[Source material]
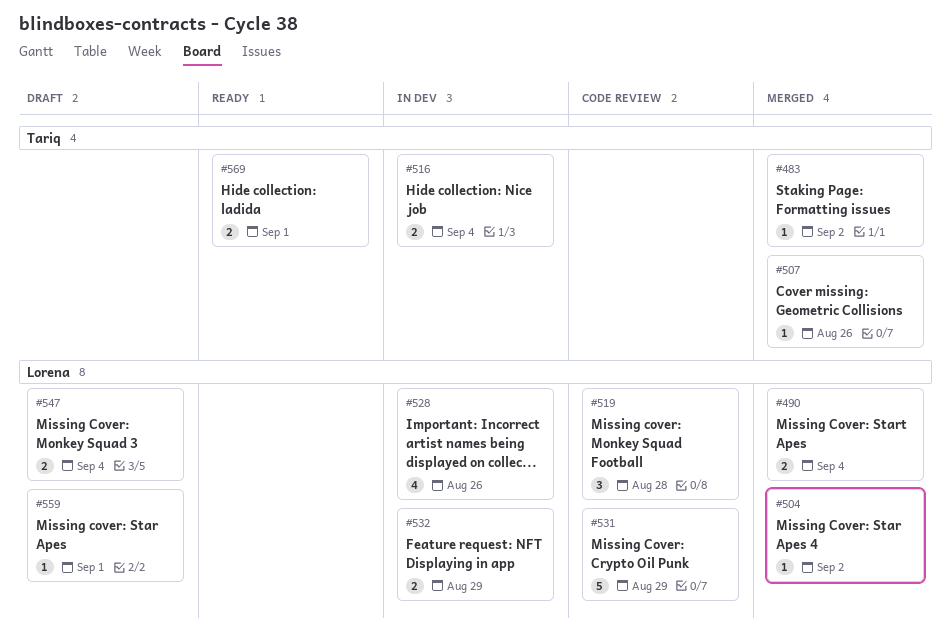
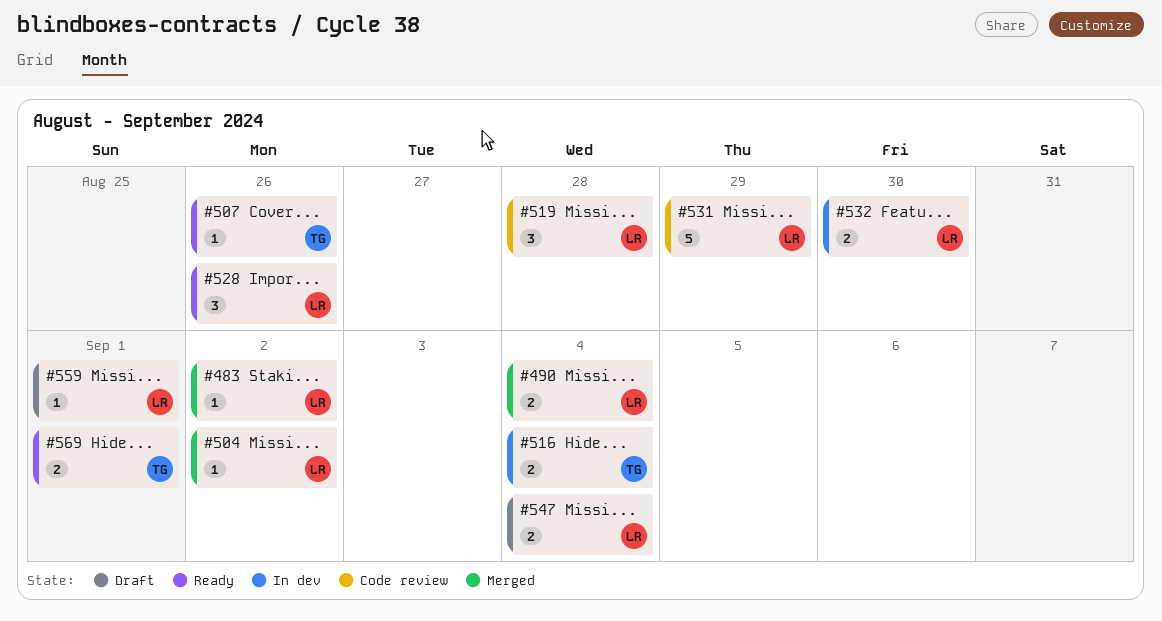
#483, owner: Tariq -> Lorena
#507, status: Merged -> Ready
#528, status: In dev -> Ready
#528, estimate: 4 -> 3
#532, due: Aug 29 -> Aug 30

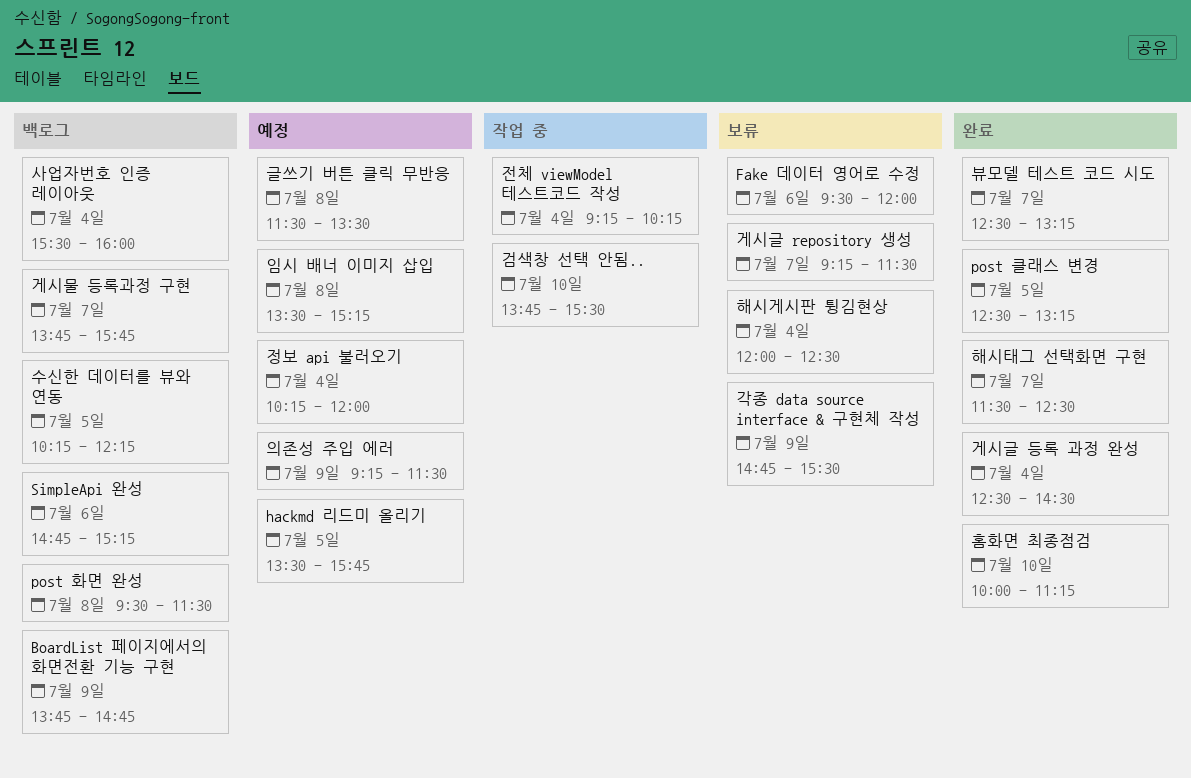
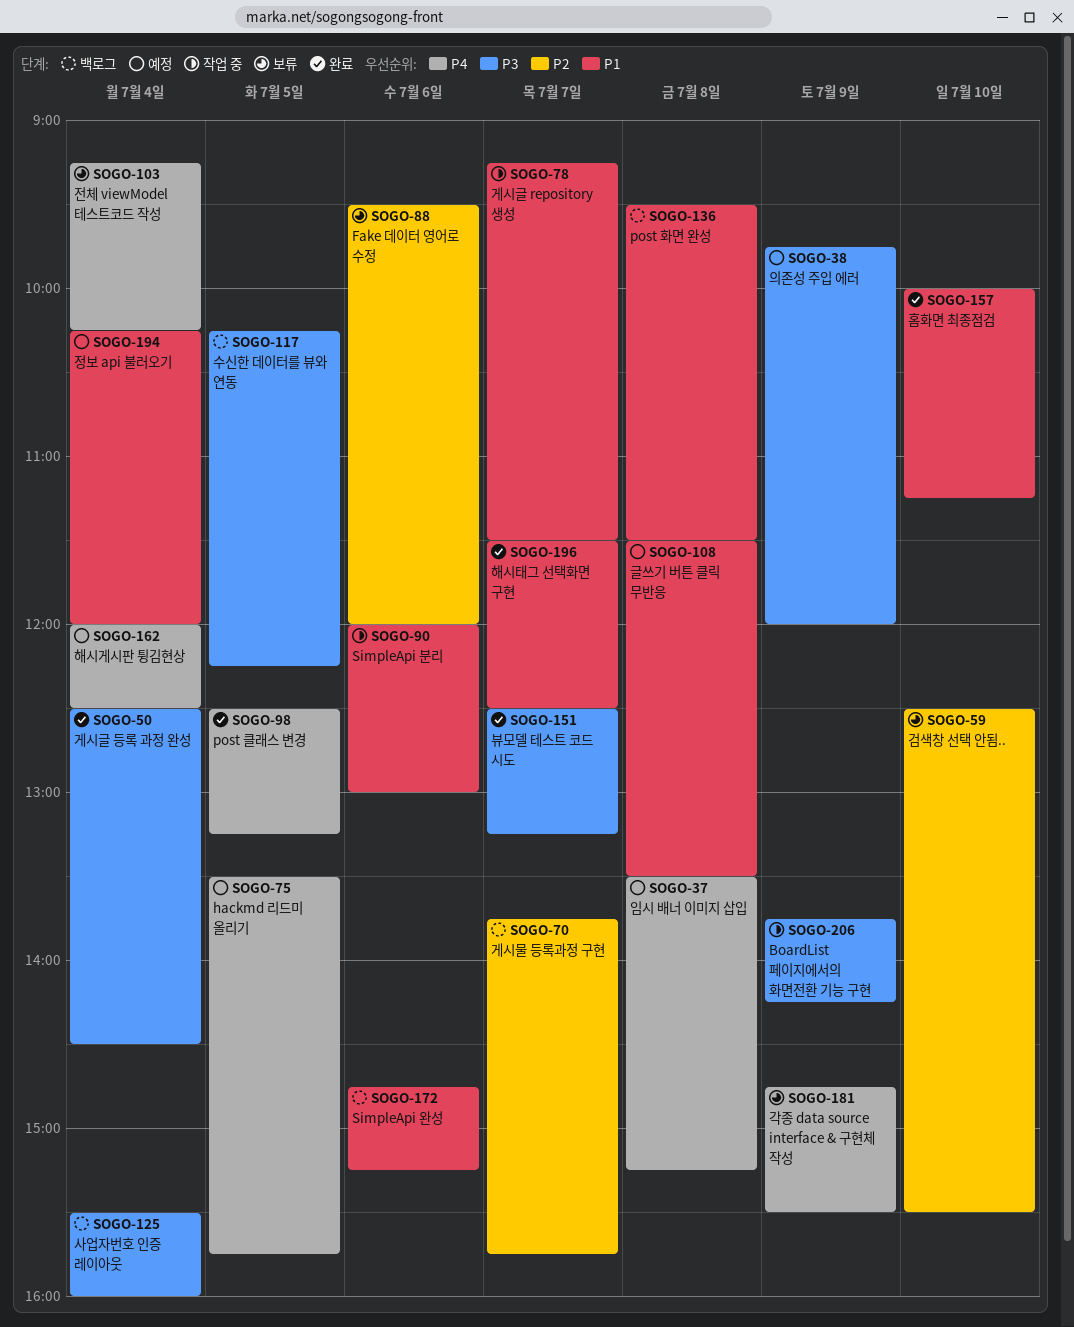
BoardList 페이지에서의 화면전환 기능 구현, status: 백로그 -> 작업 중
BoardList 페이지에서의 화면전환 기능 구현, ends: 14:45 -> 14:15
SimpleApi 분리: none -> present
검색창 선택 안됨.., status: 작업 중 -> 보류
검색창 선택 안됨.., begins: 13:45 -> 12:30
게시글 repository 생성, status: 보류 -> 작업 중
의존성 주입 에러, begins: 09:15 -> 09:45
의존성 주입 에러, ends: 11:30 -> 12:00
전체 viewModel 테스트코드 작성, status: 작업 중 -> 보류
해시게시판 튕김현상, status: 보류 -> 예정

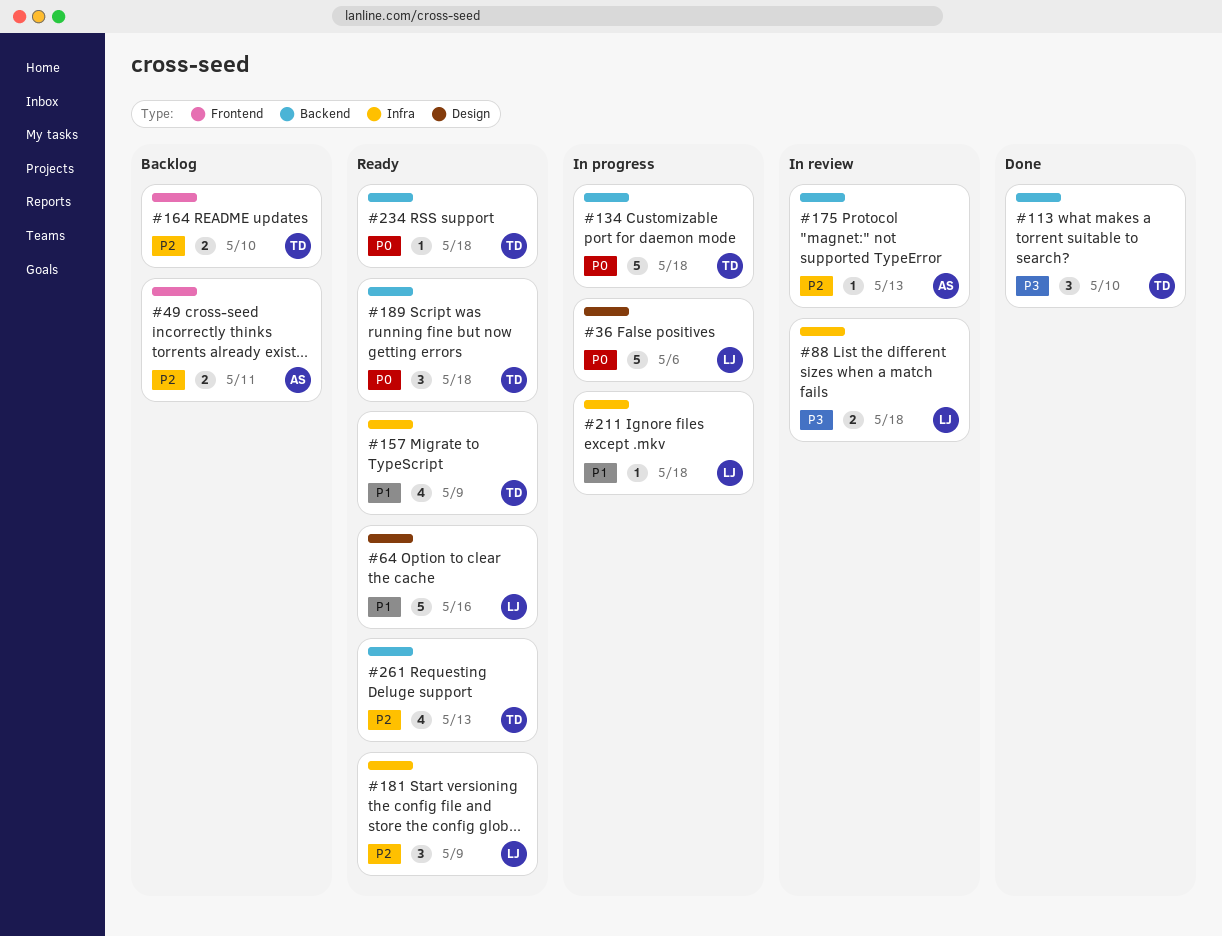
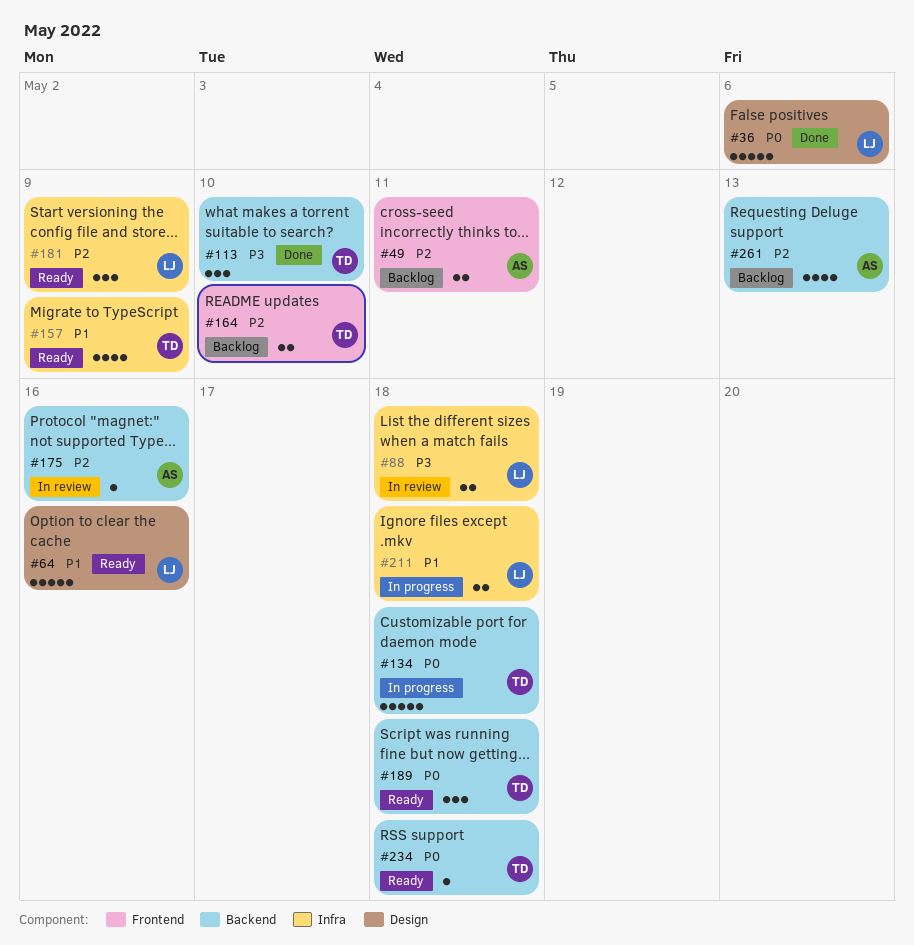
#36, status: In progress -> Done
#175, due: May 13 -> May 16
#211, estimate: 1 -> 2
#261, status: Ready -> Backlog
#261, owner: TD -> AS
[/Source material]
■ Required work
Return precisely the lines of the records, starting with the line that holds "#36, status: In progress -> Done" and ending with the last one.

■ Result for this task
#36, status: In progress -> Done
#175, due: May 13 -> May 16
#211, estimate: 1 -> 2
#261, status: Ready -> Backlog
#261, owner: TD -> AS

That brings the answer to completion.